**Exercise prompt**
Narrow the data below down to the lines containing "devez".

Saved data entries:
= Beginning of Section =

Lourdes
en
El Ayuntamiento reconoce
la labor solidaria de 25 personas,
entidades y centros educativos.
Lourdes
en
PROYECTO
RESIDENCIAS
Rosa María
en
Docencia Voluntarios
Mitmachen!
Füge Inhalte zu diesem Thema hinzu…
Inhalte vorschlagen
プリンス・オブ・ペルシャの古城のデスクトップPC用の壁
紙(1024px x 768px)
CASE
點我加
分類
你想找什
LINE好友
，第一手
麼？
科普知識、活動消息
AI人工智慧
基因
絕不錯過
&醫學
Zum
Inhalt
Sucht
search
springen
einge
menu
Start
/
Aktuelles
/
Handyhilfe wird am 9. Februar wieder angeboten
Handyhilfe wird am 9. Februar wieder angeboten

= End of Section =
= Beginning of Section =

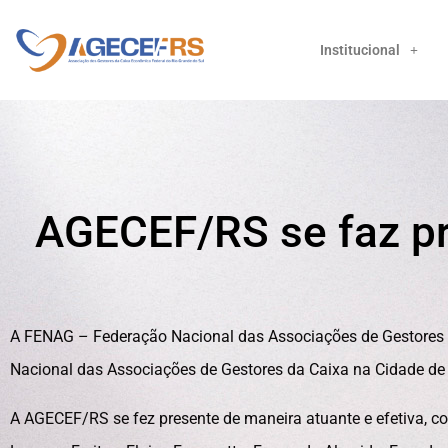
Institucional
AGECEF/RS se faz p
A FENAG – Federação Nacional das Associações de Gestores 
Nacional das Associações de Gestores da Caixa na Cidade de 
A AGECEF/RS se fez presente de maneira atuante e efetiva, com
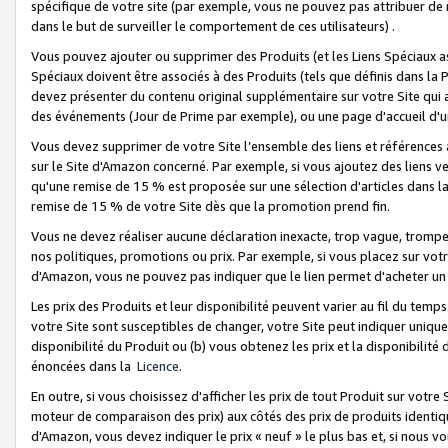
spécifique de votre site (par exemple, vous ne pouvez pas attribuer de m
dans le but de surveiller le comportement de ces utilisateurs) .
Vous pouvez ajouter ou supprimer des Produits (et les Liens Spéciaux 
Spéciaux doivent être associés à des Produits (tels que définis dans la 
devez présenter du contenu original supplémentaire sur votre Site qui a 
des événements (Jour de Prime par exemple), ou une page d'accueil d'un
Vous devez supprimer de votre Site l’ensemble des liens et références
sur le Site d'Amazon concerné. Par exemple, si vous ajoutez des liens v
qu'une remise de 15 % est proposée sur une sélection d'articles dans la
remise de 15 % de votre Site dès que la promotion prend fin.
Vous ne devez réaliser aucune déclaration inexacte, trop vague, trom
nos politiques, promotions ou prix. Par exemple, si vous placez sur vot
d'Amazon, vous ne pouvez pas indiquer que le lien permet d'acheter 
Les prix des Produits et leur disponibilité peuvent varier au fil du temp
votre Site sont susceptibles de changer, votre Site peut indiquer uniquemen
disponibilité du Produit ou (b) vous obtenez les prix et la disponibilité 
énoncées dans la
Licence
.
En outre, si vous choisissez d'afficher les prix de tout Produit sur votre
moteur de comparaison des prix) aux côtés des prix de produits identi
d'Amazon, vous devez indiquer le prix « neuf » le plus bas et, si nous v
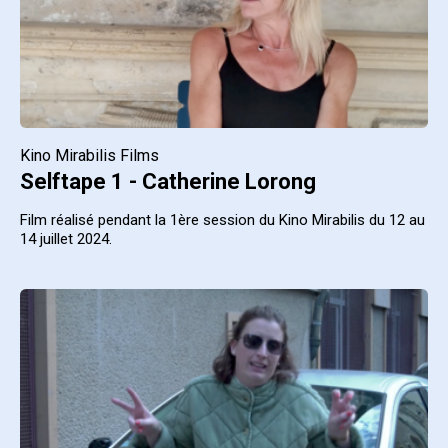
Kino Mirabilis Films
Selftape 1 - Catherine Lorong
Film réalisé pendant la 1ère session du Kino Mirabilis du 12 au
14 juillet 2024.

= End of Section =

**The answer**
devez présenter du contenu original supplémentaire sur votre Site qui a 
Vous devez supprimer de votre Site l’ensemble des liens et références
Vous ne devez réaliser aucune déclaration inexacte, trop vague, trom
d'Amazon, vous devez indiquer le prix « neuf » le plus bas et, si nous v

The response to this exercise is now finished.